When using a Matrox TripleHead, set Stage 1 to the Left Third, Stage 2 to the Mid. Third, and Stage 3 to the Right Third. Make sure the drop down option for “Place On” is set to the same display for all three stages.

This feature is designed for the unique way the Matrox products work. Since your computer recognizes a Matrox triple head not as three distinct displays, but as one “extra-long” display, this feature allows you to treat the displays as discrete entities within Isadora.

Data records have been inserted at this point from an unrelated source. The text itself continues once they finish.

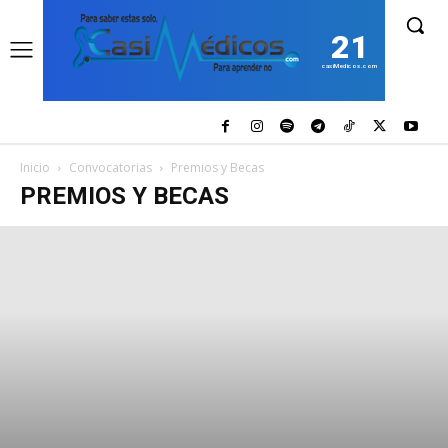
21
casiMedicos.com
Inicio
Convocatorias
Premios y Becas
PREMIOS Y BECAS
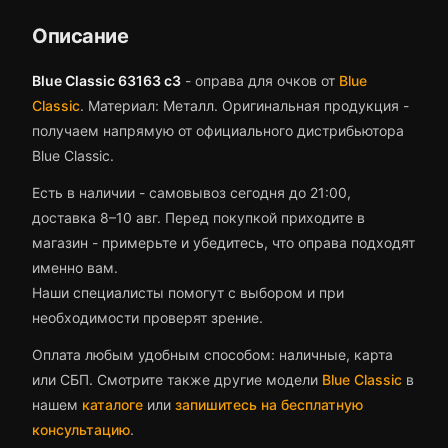
Описание
Blue Classic 63163 c3
-
оправа для очков
от
Blue
Classic
.
Материал: Металл.
Оригинальная продукция -
получаем напрямую от официального дистрибьютора
Blue Classic.
Есть в наличии - самовывоз сегодня до 21:00,
доставка 8–10 авг.
Перед покупкой приходите в
магазин - примерьте и убедитесь, что
оправа
подходят
именно вам.
Наши специалисты помогут с выбором и при
необходимости проверят зрение.
Оплата любым удобным способом: наличные, карта
или СБП. Смотрите также другие модели
Blue Classic
в
нашем
каталоге
или
запишитесь на бесплатную
консультацию
.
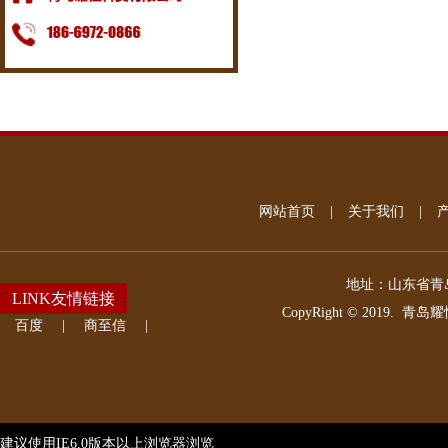
网站首页
|
关于我们
|
地址：
山东省青岛
LINK友情链接
CopyRight © 2019.
青岛耀
百度
|
商至信
|
建议使用IE6.0版本以上浏览器浏览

It is essential that you “divide” your display to properly use the TripleHead or DualHead!

Part 4: using Multiple Displays in the Scene Editor

Now that you have configured your stages, lets try making a simple patch to test the configuration and learn how to use multiple stages in the Scene Editor.

  1. In the same Isadora file you used to configure your Isadora Preferences.

  2. Import three different image files from your computer into your Media Bin.

  3. Drag one Picture Player and One Projector actor for each Stage you have created from the Toolbox into the Scene Editor.

  4. Link each Picture Player to the Video input on a different Projector.

  5. Choose one of the Projector actors, and set the “Stage” output to “2”.

  6. Choose a different Projector actor, and set the “Stage” output to “3”.

  7. Leave the “Stage” output on the last Projector actor as “1”

  8. Choose Output > Show Stages. You should see a different image appear on each beamer’s output!

Many other actors use the Stage output to determine the destination stage for the video stream received by that actor. Each actor works on the same premise: simply change the number on the “stage” input property to the corresponding stage you wish to send the video output.